Below are the records; copy each line in which "know" can be found.

> _Data for this exercise_:
········
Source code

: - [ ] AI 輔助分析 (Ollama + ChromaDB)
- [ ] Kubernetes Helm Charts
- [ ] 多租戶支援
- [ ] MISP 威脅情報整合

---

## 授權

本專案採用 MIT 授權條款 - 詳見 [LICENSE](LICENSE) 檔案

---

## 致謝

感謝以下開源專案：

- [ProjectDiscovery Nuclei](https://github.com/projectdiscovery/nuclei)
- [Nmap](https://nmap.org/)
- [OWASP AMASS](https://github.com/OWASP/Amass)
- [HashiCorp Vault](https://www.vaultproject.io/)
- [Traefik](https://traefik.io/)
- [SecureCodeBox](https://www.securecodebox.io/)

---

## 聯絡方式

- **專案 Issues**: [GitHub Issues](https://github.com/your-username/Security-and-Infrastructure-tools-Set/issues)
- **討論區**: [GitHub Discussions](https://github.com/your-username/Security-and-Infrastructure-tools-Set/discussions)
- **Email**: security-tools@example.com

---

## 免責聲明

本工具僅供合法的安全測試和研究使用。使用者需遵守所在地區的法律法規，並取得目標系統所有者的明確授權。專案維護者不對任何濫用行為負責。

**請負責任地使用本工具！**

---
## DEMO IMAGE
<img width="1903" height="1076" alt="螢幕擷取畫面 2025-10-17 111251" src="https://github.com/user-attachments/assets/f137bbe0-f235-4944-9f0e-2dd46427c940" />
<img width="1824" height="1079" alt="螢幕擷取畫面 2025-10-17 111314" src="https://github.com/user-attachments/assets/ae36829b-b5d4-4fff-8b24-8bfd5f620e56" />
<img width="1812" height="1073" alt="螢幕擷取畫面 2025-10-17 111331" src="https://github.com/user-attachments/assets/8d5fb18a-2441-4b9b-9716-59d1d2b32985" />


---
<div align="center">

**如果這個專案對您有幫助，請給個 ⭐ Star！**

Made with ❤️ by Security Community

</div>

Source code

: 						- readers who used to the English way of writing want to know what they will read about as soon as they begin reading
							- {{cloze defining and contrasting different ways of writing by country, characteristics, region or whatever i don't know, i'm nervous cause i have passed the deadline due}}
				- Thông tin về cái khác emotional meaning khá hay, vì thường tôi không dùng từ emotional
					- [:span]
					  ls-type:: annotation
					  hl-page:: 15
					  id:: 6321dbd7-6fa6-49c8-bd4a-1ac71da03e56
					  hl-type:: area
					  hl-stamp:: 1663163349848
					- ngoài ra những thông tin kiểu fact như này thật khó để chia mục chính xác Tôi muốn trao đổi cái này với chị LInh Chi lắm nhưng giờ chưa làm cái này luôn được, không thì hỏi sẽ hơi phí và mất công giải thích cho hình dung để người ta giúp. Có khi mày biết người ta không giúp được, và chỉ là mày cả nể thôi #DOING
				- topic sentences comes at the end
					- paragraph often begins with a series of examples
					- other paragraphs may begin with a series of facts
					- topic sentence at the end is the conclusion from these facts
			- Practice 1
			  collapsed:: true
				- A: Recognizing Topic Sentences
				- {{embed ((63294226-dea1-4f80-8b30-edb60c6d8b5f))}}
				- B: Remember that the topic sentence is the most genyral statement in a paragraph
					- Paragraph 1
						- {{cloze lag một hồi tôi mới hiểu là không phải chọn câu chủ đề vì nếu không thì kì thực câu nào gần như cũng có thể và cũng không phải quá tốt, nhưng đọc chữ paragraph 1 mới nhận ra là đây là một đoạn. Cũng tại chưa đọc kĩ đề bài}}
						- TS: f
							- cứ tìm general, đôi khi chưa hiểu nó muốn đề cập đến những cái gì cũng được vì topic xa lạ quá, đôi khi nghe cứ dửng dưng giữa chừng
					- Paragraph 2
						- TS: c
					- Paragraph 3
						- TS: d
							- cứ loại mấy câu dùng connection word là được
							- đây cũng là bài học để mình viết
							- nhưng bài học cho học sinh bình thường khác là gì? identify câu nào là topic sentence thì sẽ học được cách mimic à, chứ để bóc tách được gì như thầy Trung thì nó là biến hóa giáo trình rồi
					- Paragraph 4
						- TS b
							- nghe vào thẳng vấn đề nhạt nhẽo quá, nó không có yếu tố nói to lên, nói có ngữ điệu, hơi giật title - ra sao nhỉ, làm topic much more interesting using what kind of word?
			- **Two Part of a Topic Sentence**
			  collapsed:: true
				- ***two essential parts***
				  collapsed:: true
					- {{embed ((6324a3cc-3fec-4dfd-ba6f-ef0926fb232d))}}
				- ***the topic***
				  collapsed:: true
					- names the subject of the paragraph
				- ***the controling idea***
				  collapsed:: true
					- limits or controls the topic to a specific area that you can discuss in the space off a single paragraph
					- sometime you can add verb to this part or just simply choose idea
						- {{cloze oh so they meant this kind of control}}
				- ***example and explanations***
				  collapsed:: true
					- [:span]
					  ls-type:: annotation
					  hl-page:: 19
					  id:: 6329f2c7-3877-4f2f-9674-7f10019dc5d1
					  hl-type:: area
········
> _Problem solution_:
: 						- readers who used to the English way of writing want to know what they will read about as soon as they begin reading
							- {{cloze defining and contrasting different ways of writing by country, characteristics, region or whatever i don't know, i'm nervous cause i have passed the deadline due}}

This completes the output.